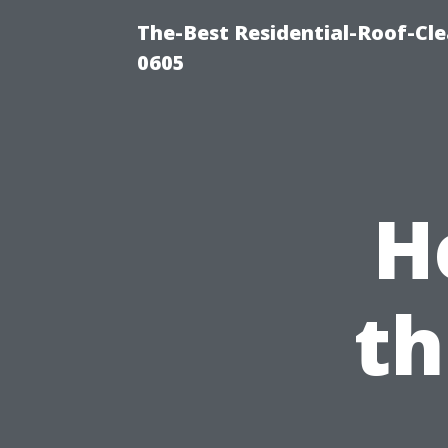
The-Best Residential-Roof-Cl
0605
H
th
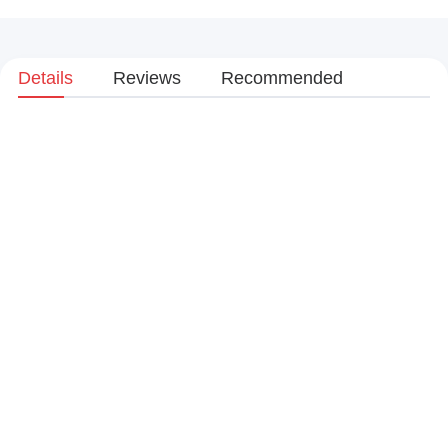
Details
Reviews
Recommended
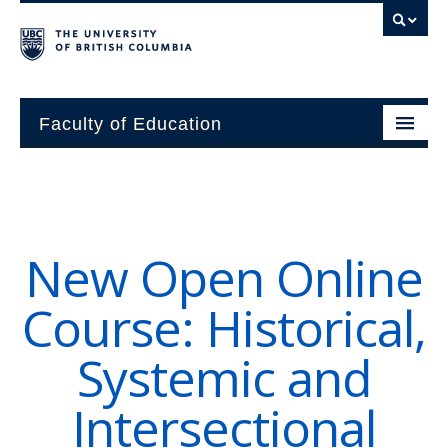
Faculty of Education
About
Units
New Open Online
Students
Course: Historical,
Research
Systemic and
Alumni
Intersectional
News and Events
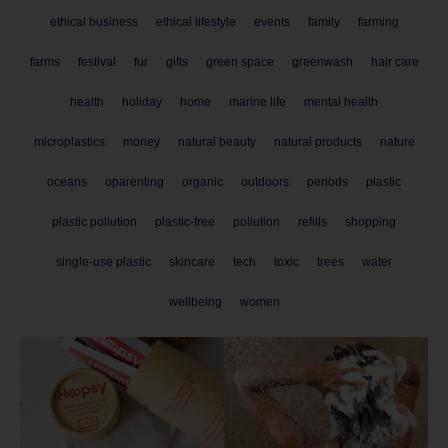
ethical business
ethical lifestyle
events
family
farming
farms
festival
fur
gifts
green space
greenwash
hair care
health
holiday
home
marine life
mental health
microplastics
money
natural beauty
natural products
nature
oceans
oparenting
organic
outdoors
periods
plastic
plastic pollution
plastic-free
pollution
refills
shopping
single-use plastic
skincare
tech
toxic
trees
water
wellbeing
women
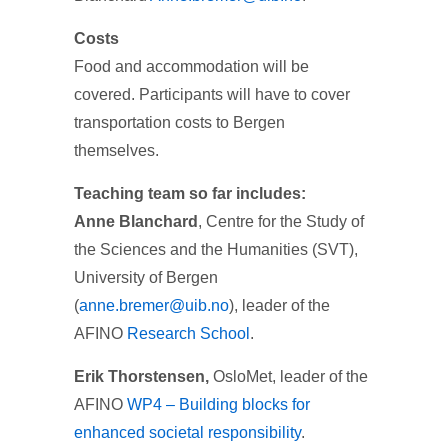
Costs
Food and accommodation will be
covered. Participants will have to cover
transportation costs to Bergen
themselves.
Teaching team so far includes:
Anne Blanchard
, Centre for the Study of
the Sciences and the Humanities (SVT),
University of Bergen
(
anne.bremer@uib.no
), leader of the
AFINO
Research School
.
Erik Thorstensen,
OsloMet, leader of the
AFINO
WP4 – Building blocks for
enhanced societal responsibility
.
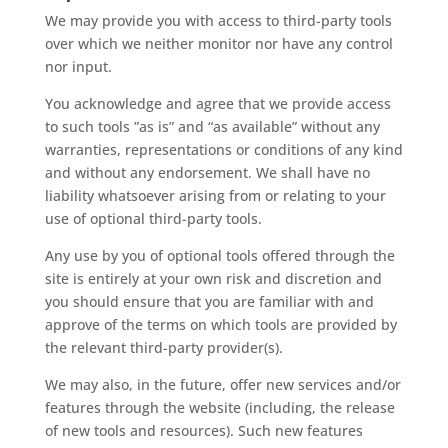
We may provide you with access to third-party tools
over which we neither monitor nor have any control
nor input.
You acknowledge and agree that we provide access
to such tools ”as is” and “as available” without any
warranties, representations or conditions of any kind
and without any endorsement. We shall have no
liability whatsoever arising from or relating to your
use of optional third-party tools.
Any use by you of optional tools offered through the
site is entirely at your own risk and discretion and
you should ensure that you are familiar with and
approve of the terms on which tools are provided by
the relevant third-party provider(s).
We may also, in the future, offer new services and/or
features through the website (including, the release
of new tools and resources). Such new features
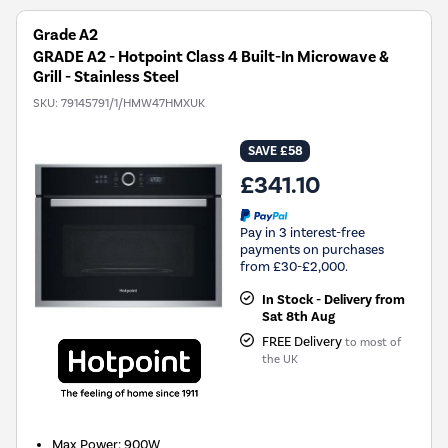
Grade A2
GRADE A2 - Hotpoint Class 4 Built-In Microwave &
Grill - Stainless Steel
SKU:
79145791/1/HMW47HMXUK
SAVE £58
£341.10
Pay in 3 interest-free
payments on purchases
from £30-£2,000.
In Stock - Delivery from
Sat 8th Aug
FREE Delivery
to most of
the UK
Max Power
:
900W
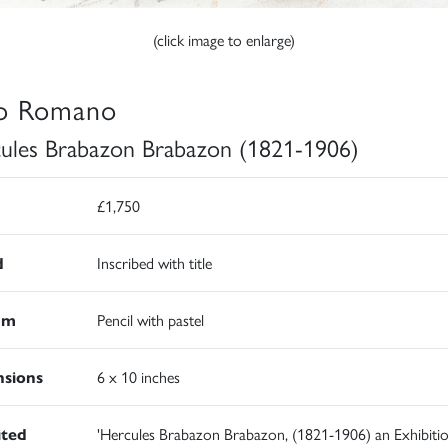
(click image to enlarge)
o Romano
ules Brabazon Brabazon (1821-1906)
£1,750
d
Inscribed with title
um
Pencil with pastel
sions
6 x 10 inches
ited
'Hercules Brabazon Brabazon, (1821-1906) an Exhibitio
********
Transcribe the text read from every item above, line for line and without changes. Leave the pictures out of your answer.

The-Best Residential-Roof-Cl
0605
H
th
Details
Reviews
Recommended
Faculty of Education
About
Units
New Open Online
Students
Course: Historical,
Research
Systemic and
Alumni
Intersectional
News and Events
ethical business
ethical lifestyle
events
family
farming
farms
festival
fur
gifts
green space
greenwash
hair care
health
holiday
home
marine life
mental health
microplastics
money
natural beauty
natural products
nature
oceans
oparenting
organic
outdoors
periods
plastic
plastic pollution
plastic-free
pollution
refills
shopping
single-use plastic
skincare
tech
toxic
trees
water
wellbeing
women
Costs
Food and accommodation will be
covered. Participants will have to cover
transportation costs to Bergen
themselves.
Teaching team so far includes:
Anne Blanchard
, Centre for the Study of
the Sciences and the Humanities (SVT),
University of Bergen
(
anne.bremer@uib.no
), leader of the
AFINO
Research School
.
Erik Thorstensen,
OsloMet, leader of the
AFINO
WP4 – Building blocks for
enhanced societal responsibility
.
We may provide you with access to third-party tools
over which we neither monitor nor have any control
nor input.
You acknowledge and agree that we provide access
to such tools ”as is” and “as available” without any
warranties, representations or conditions of any kind
and without any endorsement. We shall have no
liability whatsoever arising from or relating to your
use of optional third-party tools.
Any use by you of optional tools offered through the
site is entirely at your own risk and discretion and
you should ensure that you are familiar with and
approve of the terms on which tools are provided by
the relevant third-party provider(s).
We may also, in the future, offer new services and/or
features through the website (including, the release
of new tools and resources). Such new features
Grade A2
GRADE A2 - Hotpoint Class 4 Built-In Microwave &
Grill - Stainless Steel
SKU:
79145791/1/HMW47HMXUK
SAVE £58
£341.10
Pay in 3 interest-free
payments on purchases
from £30-£2,000.
In Stock - Delivery from
Sat 8th Aug
FREE Delivery
to most of
the UK
Max Power
:
900W
(click image to enlarge)
o Romano
ules Brabazon Brabazon (1821-1906)
£1,750
d
Inscribed with title
um
Pencil with pastel
sions
6 x 10 inches
ited
'Hercules Brabazon Brabazon, (1821-1906) an Exhibitio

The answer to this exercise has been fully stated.